Segen workers are still on site at Bisha.
“Nevsun has allowed itself to be bullied by its own local contractor,
which has the backing of the Eritrean government, and it shouldn’t
accept this state of affairs,” Albin-Lackey said. “This should be a
lesson to other mining firms working in Eritrea – if they wait until
there is a problem to address the human rights risks of working there,
it may well be too late.”
Unfortunately, it appears that other companies are moving ahead with
mining projects without addressing these risks. Human Rights Watch
interviewed the CEO of Australia’s South Boulder Mines, which is on the
verge of developing a $1 billion potash mine in Eritrea. The CEO
acknowledged that the company has done no assessment of the potential
human rights risks involved with the project, including the potential
risk of the use of forced labor.
The Canadian firm Sunridge Gold, which is also working on plans to
develop a mine in Eritrea, did not respond to requests to discuss the
issue of forced labor and other human rights abuses. The newest entry
into the mining scene is China SFECO, a Shanghai-based conglomerate that
recently purchased a controlling interest in another mining project
from Australia’s Chalice Gold.
Based on the Bisha experience, the greatest risk of abuse may occur
during the construction phase of these projects. Nevsun has also
acquired the rights to another deposit near its Bisha site which, if it
turns out to be commercially viable, could involve more construction or
infrastructure work.
Mining firms that want to work in Eritrea should refuse to work with
any contractor implicated in the use of forced labor, and insist on the
right to investigate any and all allegations of abuse connected to their
operations, Human Rights Watch said.
All mining firms working in Eritrea should undertake human rights due
diligence activity to identify and mitigate the full range of risks
posed by the projects they plan to undertake. The importance of human
rights due diligence is heavily emphasized by the United
Nations-endorsed Guiding Principles on Business and Human Rights, which
have been widely accepted as a legitimate benchmark of responsible
corporate behavior.
Once projects are under way, companies should keep a close eye on
events in the field to make sure that their project is not moving
forward through forced labor or other abuses. Companies should insist on
unfettered, independent access to all workers at their mine site and
the right to fire local contractors that are credibly implicated in
abuse.
The home governments of multinational mining companies should regulate
and monitor the human rights practices of domestically based companies
when they operate in high-risk environments like Eritrea, Human Rights
Watch said. The governments should press these companies to uphold high
standards and to investigate alleged abuses in their foreign operations.

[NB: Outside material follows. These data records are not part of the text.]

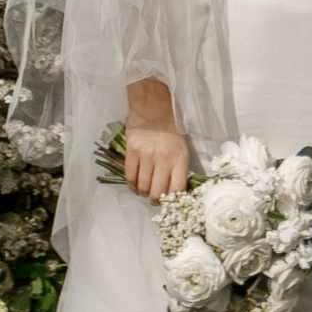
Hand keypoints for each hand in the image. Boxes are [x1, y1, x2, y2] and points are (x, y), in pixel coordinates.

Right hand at [121, 77, 190, 199]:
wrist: (154, 109)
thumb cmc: (171, 132)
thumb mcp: (181, 150)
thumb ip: (178, 172)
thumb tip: (173, 194)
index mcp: (180, 159)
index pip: (177, 190)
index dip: (172, 200)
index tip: (169, 201)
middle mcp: (164, 159)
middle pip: (157, 193)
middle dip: (155, 200)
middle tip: (154, 197)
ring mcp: (146, 155)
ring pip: (142, 187)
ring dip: (143, 192)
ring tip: (144, 189)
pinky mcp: (132, 151)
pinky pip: (130, 177)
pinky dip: (132, 185)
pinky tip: (135, 183)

No country currently monitors the extraterritorial human rights
performance of its companies except in certain narrow contexts, such as
investment in Burma.
“It is negligent for mining companies to ignore the risks of forced
labor that clearly exist in Eritrea,” Albin-Lackey said. “It is also
long past time for these companies’ home governments to make their
overseas human rights records an issue of domestic concern.”